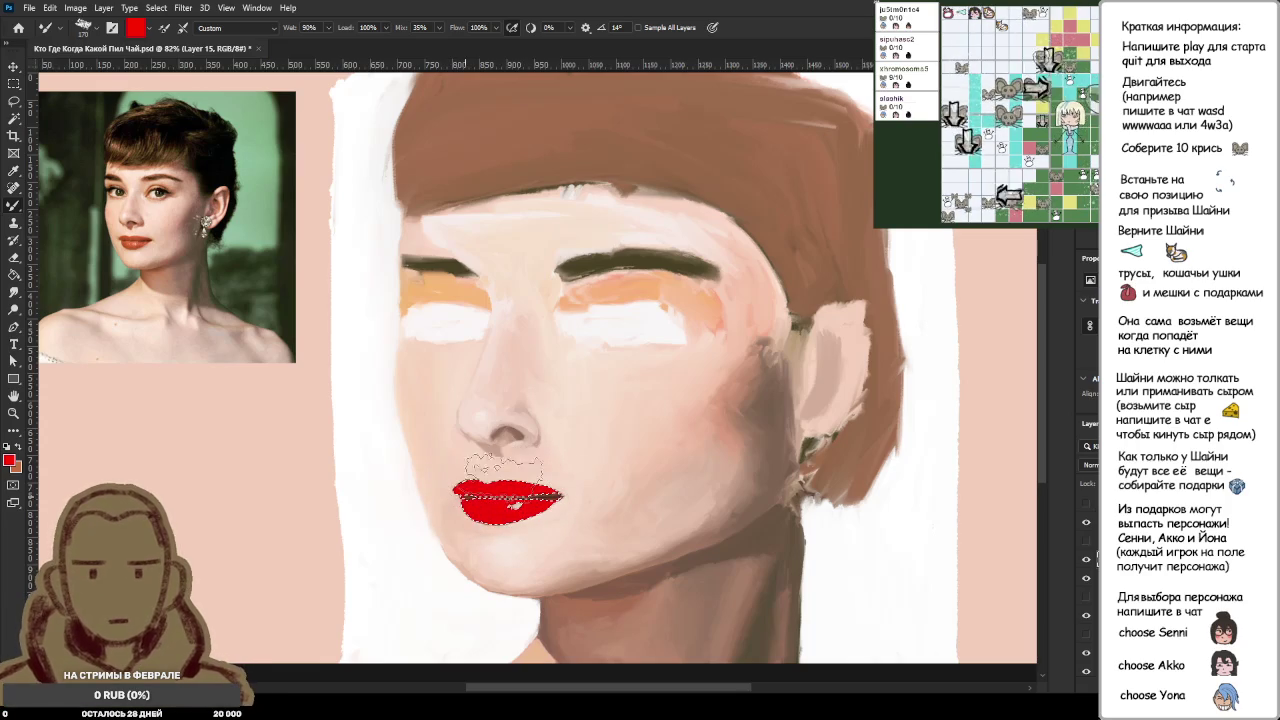
pyautogui.scroll(3, 514, 509)
pyautogui.scroll(1, 514, 500)
pyautogui.scroll(-4, 600, 500)
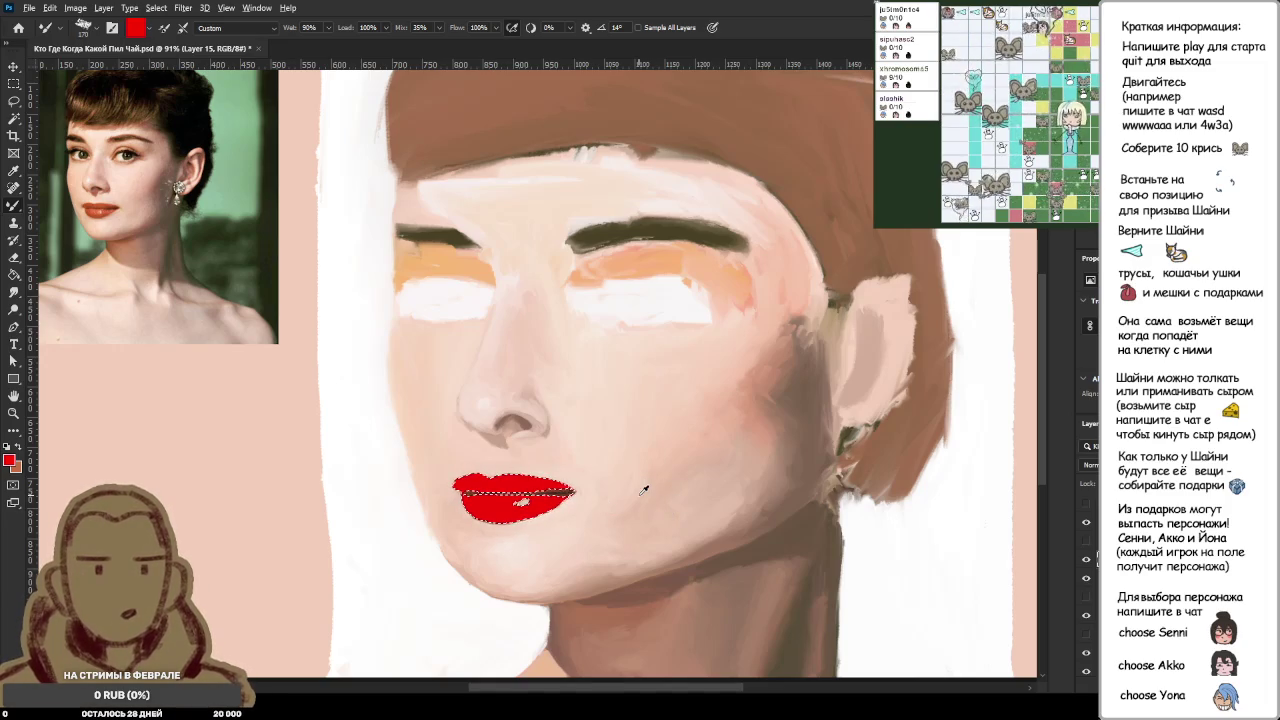
pyautogui.scroll(-2, 637, 493)
pyautogui.scroll(2, 643, 489)
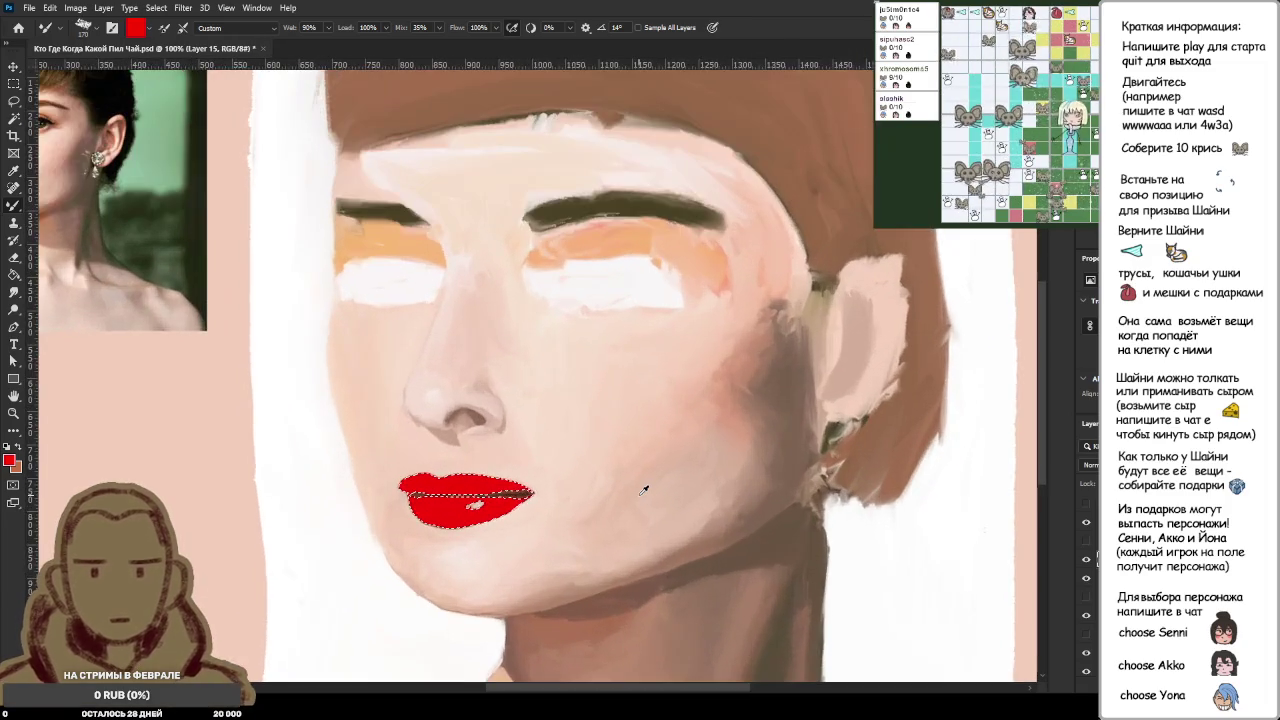
pyautogui.scroll(-1, 643, 489)
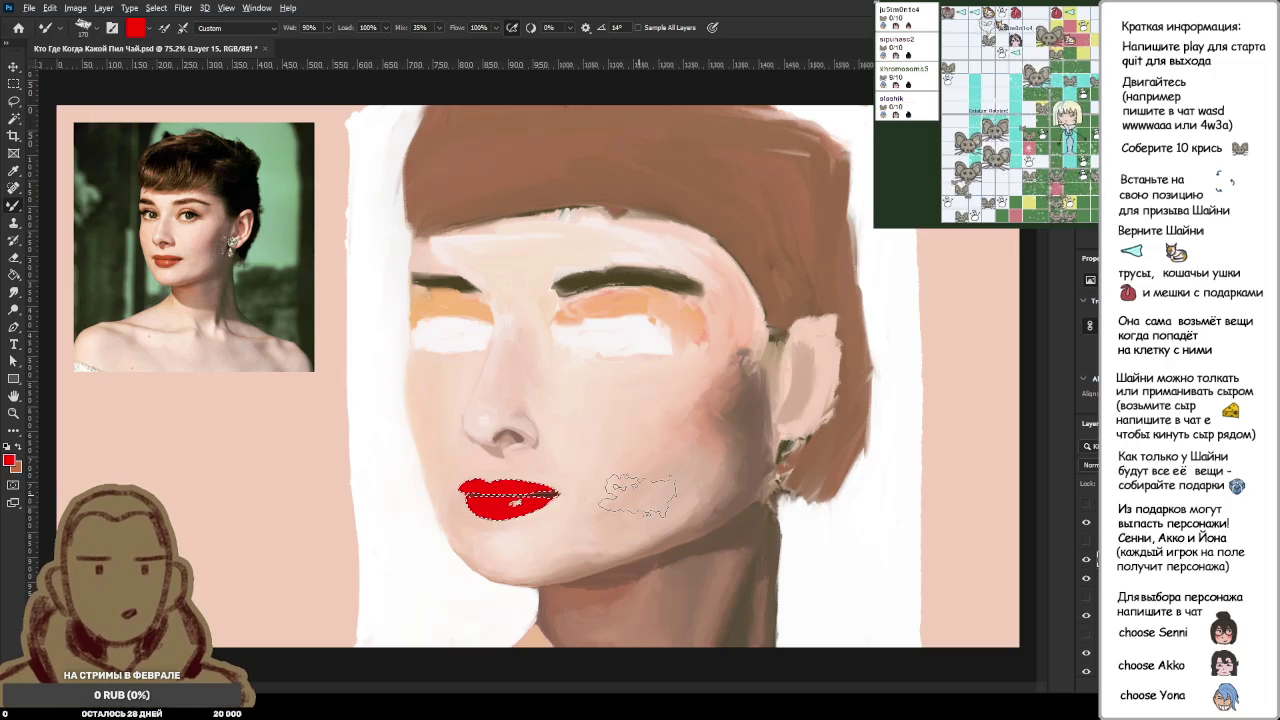
# Step: Zoom in on the red lips to work on their shine highlights
pyautogui.scroll(-1, 643, 489)
pyautogui.scroll(1, 643, 489)
pyautogui.scroll(1, 643, 489)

++++++++++

Using the listing above, show every line that includes the string "scroll".

### Response below
pyautogui.scroll(3, 514, 509)
pyautogui.scroll(1, 514, 500)
pyautogui.scroll(-4, 600, 500)
pyautogui.scroll(-2, 637, 493)
pyautogui.scroll(2, 643, 489)
pyautogui.scroll(-1, 643, 489)
pyautogui.scroll(-1, 643, 489)
pyautogui.scroll(1, 643, 489)
pyautogui.scroll(1, 643, 489)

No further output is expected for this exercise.